The problem: Where does the word "center" occur in the data below? Copy each line that holds it.

Information provided:
******

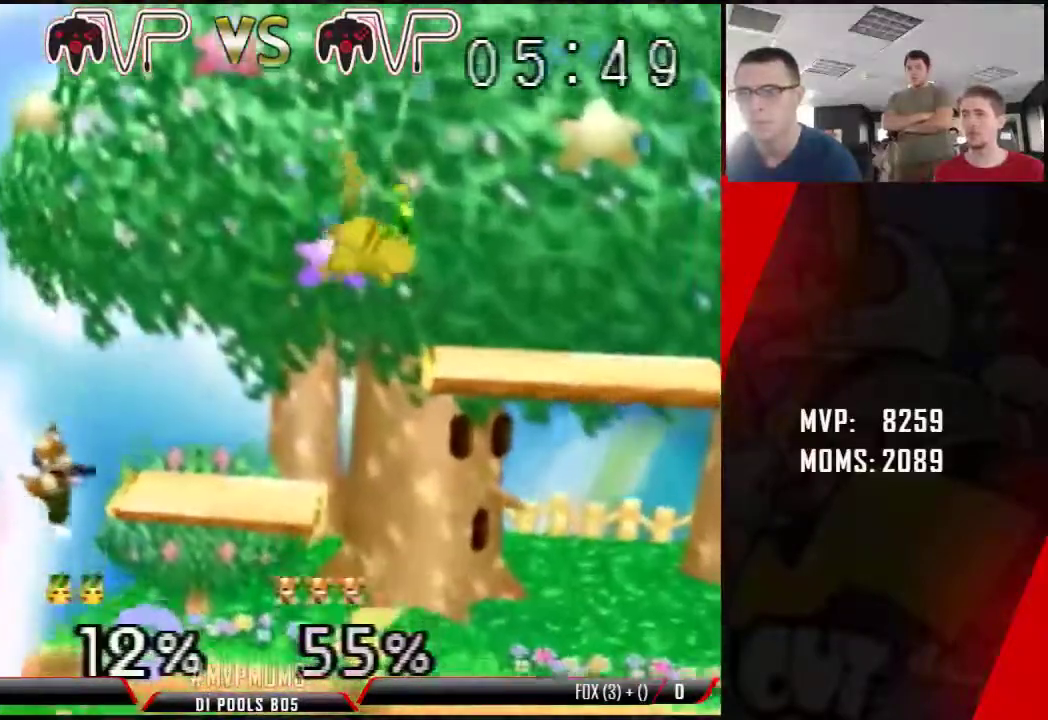
Gameplay with a controller (Nintendo layout); each line is a JSON object with the inputs held at the frame after it (dt_ms = milliseconds from this image to that frame). "button_events" lists button changes between this image and that frame as [ms after this image, input, new state], when the widget could be followed in between (sticks are given only as held states). Not read: C_RIGHT L1 L3 R3.
{"dt_ms": 500, "buttons": [], "left_stick": "center", "button_events": [[100, "A", "down"], [100, "Z", "down"], [150, "A", "up"], [183, "Z", "up"], [250, "A", "down"], [283, "Z", "down"], [383, "A", "up"], [383, "Z", "up"]]}
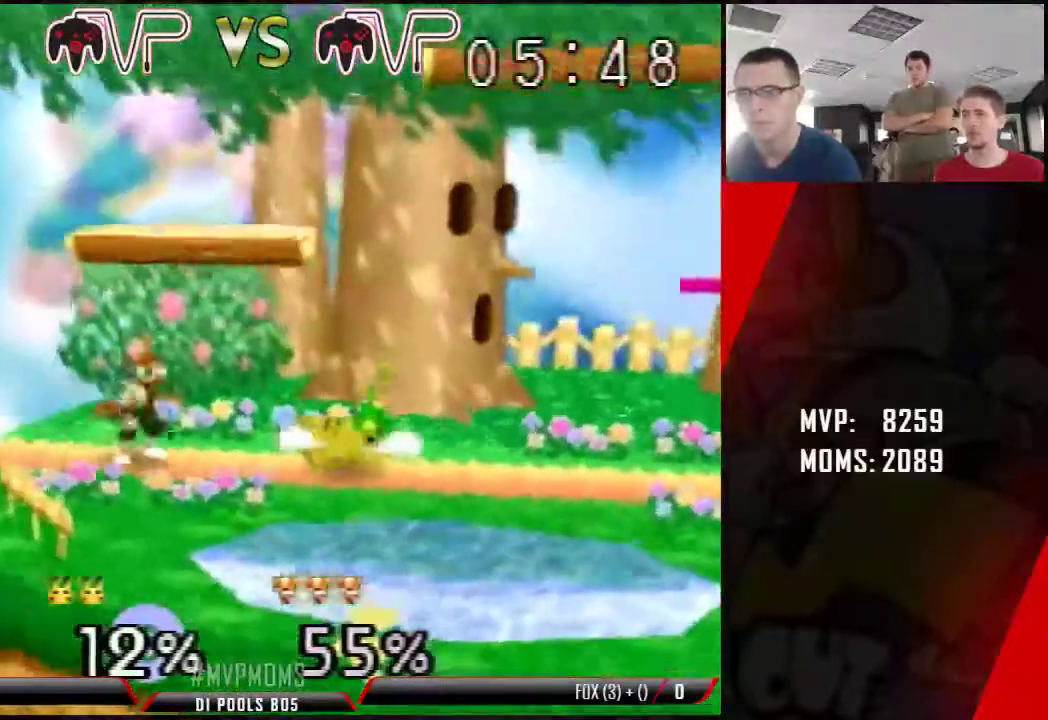
{"dt_ms": 500, "buttons": ["A", "Z"], "left_stick": "left", "button_events": [[467, "Z", "down"], [500, "A", "down"]]}
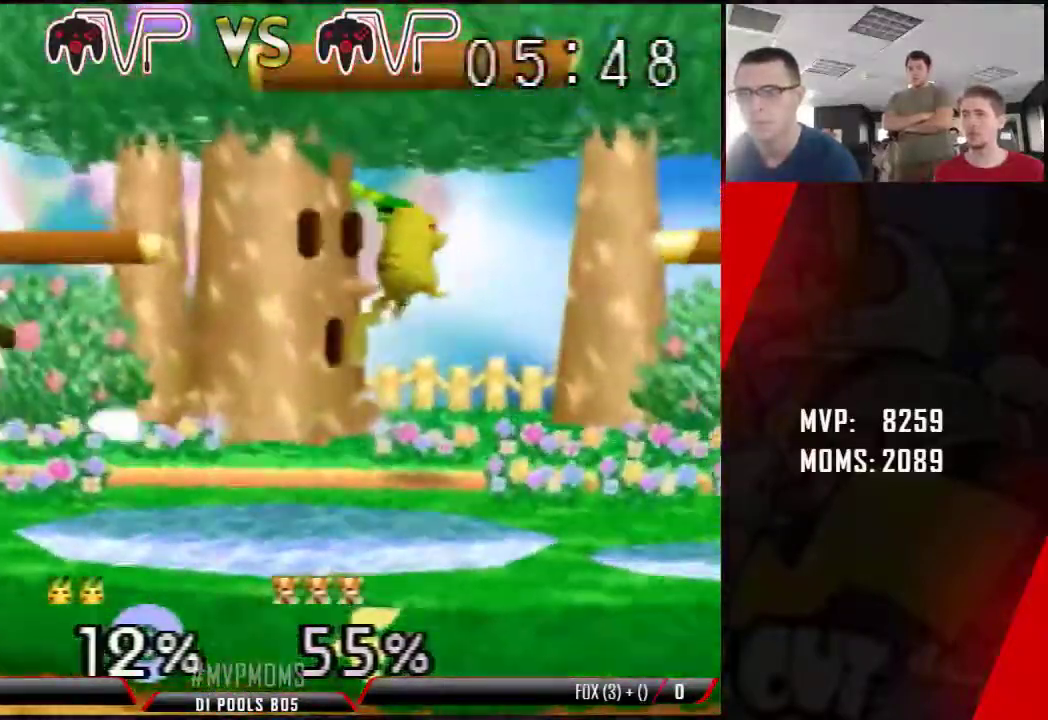
{"dt_ms": 500, "buttons": [], "left_stick": "center", "button_events": [[67, "A", "up"], [100, "Z", "up"], [133, "A", "down"], [150, "Z", "down"], [217, "A", "up"], [250, "Z", "up"]]}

******

Exercise output:
{"dt_ms": 500, "buttons": [], "left_stick": "center", "button_events": [[100, "A", "down"], [100, "Z", "down"], [150, "A", "up"], [183, "Z", "up"], [250, "A", "down"], [283, "Z", "down"], [383, "A", "up"], [383, "Z", "up"]]}
{"dt_ms": 500, "buttons": [], "left_stick": "center", "button_events": [[67, "A", "up"], [100, "Z", "up"], [133, "A", "down"], [150, "Z", "down"], [217, "A", "up"], [250, "Z", "up"]]}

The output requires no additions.